■ SCHRIFTLICHE AUFGABE 1
Wann braucht man laut Sowka in der Forumsdiskussion das „es“ nach „versucht“?
■ SCHRIFTLICHE AUFGABE 2
Drucke aus der Forumsdiskussion alles von „# Ich habe (es)“ bis hinunter zu „steht oder nicht?“ ab.
■ SCHRIFTLICHE AUFGABE 3
Fasse in der Forumsdiskussion den Absatz, der mit „Genau. Das "es" kommt nur ins Spiel“ beginnt, kürzer zusammen. Die wichtigsten Aussagen sollen erhalten bleiben.

■ TEXT
# Ich habe (es) versucht, es als Suizid zu tarnen. ["versuchen", Infinitivsatz]



## damienloi

Ich habe es versucht oder Ich habe versucht
zB. im Satz, es als Suizid zu tarnen.
Dann ist es wichtig, ob das ,,Es" dort steht oder nicht?


----------



## elroy

_Ich habe versucht, es als Suizid zu tarnen._

Kein "es". Siehe auch I'll try to come by/pay a visit.


----------



## Sowka

elroy said:


> _Ich habe versucht, es als Suizid zu tarnen._
> 
> Kein "es". Siehe auch I'll try to come by/pay a visit.


Genau. Das "es" kommt nur ins Spiel, wenn der Vorgang ("es als Suizid zu tarnen") *nicht* ausdrücklich im Satz erscheint, wie in diesem Beispiel:

Anton: Hast du es als Suizid getarnt?
Berta: Ich habe *es* versucht.


----------



## elroy

Sowka said:


> Anton: Hast du es als Suizid getarnt?

■ BEREITGESTELLTES MATERIAL
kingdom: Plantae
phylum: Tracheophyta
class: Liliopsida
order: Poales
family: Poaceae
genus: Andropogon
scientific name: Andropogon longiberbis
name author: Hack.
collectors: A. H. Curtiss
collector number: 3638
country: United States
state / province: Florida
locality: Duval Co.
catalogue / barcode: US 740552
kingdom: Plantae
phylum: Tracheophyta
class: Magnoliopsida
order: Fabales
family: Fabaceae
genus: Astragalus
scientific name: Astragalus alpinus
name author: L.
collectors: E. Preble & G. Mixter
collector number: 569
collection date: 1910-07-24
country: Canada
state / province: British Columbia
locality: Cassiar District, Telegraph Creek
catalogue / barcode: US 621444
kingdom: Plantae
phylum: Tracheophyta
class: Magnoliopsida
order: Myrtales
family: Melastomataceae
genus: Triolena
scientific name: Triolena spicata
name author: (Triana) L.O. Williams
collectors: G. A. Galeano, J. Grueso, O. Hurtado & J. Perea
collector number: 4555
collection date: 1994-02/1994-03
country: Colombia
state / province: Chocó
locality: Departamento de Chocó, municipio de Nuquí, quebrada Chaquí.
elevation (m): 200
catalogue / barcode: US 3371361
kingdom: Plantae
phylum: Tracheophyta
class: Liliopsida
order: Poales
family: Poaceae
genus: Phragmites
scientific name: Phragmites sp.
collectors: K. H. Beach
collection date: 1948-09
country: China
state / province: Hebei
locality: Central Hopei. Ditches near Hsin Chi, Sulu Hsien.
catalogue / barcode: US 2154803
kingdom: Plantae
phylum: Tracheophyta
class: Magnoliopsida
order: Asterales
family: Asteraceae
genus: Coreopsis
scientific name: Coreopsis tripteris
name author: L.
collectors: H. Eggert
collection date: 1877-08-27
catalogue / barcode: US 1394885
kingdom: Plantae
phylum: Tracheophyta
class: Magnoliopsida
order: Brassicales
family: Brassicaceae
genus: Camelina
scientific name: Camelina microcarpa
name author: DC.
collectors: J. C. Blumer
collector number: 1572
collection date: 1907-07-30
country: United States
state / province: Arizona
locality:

■ DEINE ANTWORT 1
Wenn der Vorgang („es als Suizid zu tarnen“) nicht ausdrücklich im Satz steht.

■ DEINE ANTWORT 2
# Ich habe (es) versucht, es als Suizid zu tarnen. ["versuchen", Infinitivsatz]



## damienloi

Ich habe es versucht oder Ich habe versucht
zB. im Satz, es als Suizid zu tarnen.
Dann ist es wichtig, ob das ,,Es" dort steht oder nicht?

■ DEINE ANTWORT 3
Das „es“ steht nur dann, wenn der Vorgang („es als Suizid zu tarnen“) nicht ausdrücklich im Satz vorkommt.